Reading text:
########################################
Various modifications may be made to the foregoing without departing from the scope of the present invention.

For example, the body may comprise a sidewall. An opening may be formed in the sidewall which communicates with the cavity. The needle may be insertable into the cavity through the opening.

Claim 1:
An assembly for use in repairing a severed tendon, the assembly comprising:
a threading element (<NUM>) adapted to transit along a lumen of a tendon sheath; and
a liner (<NUM>) for lining an internal surface of the tendon sheath, the liner defining an internal passage (<NUM>) along which a tendon stump can pass during transit along the lumen, the liner acting to restrict contact between the tendon stump and the internal surface of the tendon sheath;
in which the liner (<NUM>) is adapted to be releasably coupled to the threading element (<NUM>) so that it can be drawn into the tendon sheath by the threading element and located within the lumen, and then released from the threading element so as to reside within the lumen, characterized in that:
the assembly further comprises a needle covering and carrying device (<NUM>) for covering a curved needle (<NUM>) and carrying the needle within the lumen of the tendon sheath, the needle covering and carrying device comprising an elongate element having:
a first end (<NUM>);
a second end (<NUM>) opposite the first end; and
a body (<NUM>) extending between the first and second ends, the body defining an internal cavity (<NUM>) for accommodating a curved needle so that at least a penetrating tip (<NUM>) of the needle is disposed within the body, to protect the tendon sheath from damage through contact with the tip during passage of the needle within the sheath.
########################################
Supplied data:
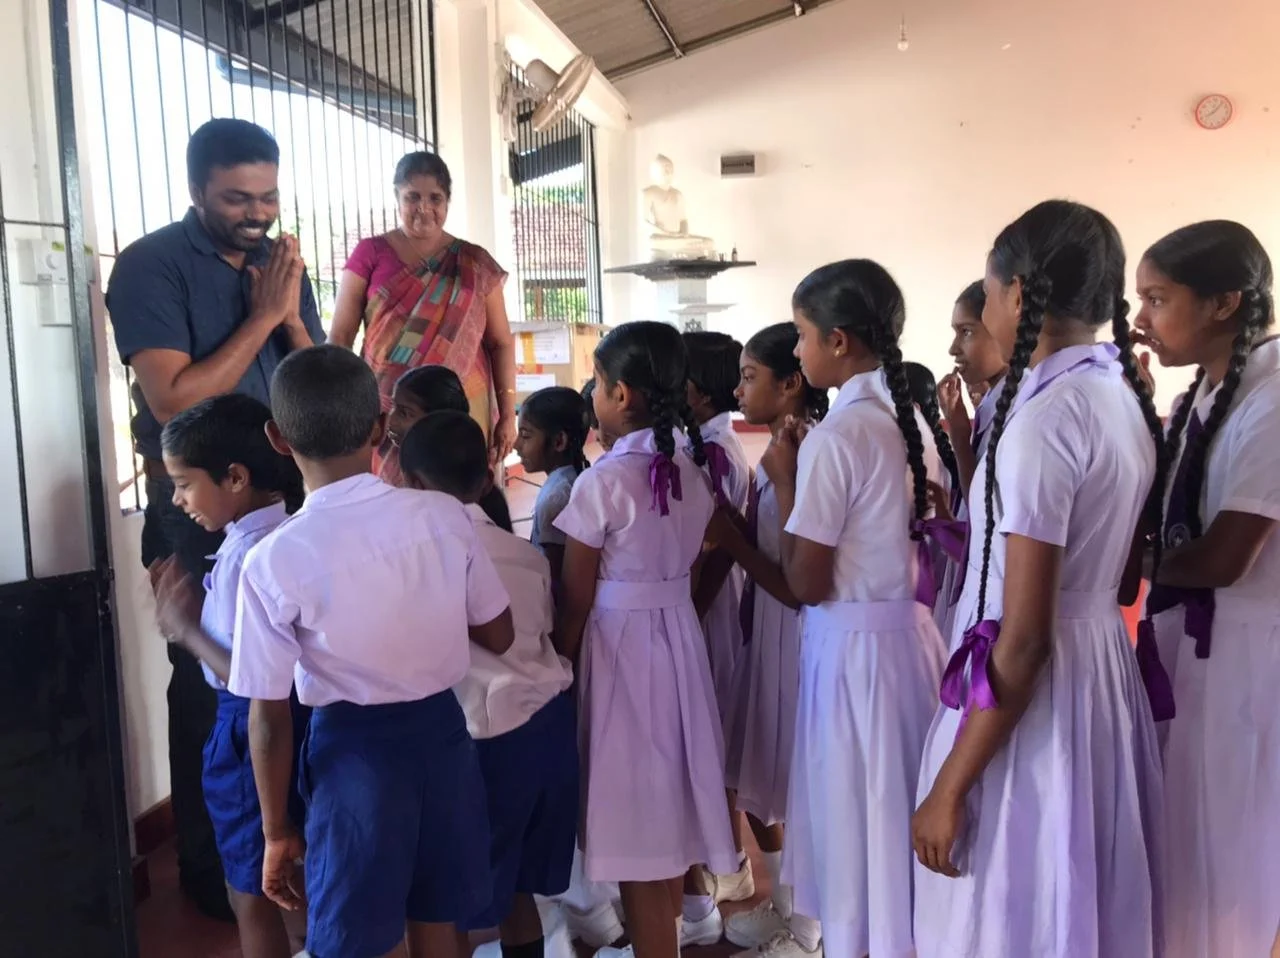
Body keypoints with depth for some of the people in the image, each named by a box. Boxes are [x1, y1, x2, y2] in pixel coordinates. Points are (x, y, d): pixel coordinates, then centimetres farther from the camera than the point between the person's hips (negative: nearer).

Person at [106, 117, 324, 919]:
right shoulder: (150, 266, -11)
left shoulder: (280, 259, 6)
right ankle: (210, 865, 23)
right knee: (210, 687, 5)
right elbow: (173, 400, -21)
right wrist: (260, 316, -19)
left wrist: (292, 317, -13)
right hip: (200, 512, -5)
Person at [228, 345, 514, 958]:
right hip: (443, 733, 3)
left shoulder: (274, 561, -16)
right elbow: (498, 637, 1)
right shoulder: (444, 515, -10)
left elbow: (270, 719, -10)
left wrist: (276, 830, 3)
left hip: (354, 750, -3)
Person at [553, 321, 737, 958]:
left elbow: (576, 600, -12)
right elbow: (690, 565, 10)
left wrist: (560, 661, 2)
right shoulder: (691, 470, 2)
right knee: (665, 791, 21)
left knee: (632, 805, 7)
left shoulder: (602, 482, -18)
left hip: (619, 645, -7)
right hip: (680, 635, 7)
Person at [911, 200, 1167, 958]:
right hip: (1102, 667, 9)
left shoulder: (1044, 417, -22)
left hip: (1035, 694, -9)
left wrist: (950, 788, -16)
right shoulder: (1126, 397, 5)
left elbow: (1022, 639, -23)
########################################
Work instructions:
1. According to the tendon repair text, contact between what two things does the liner act to restrict?
2. Write out everything in the tendon repair text from "Various modifications may" down to "through the opening.", with the wording unchanged.

Answers by item number:
1. The tendon stump and the internal surface of the tendon sheath.

2.
Various modifications may be made to the foregoing without departing from the scope of the present invention.

For example, the body may comprise a sidewall. An opening may be formed in the sidewall which communicates with the cavity. The needle may be insertable into the cavity through the opening.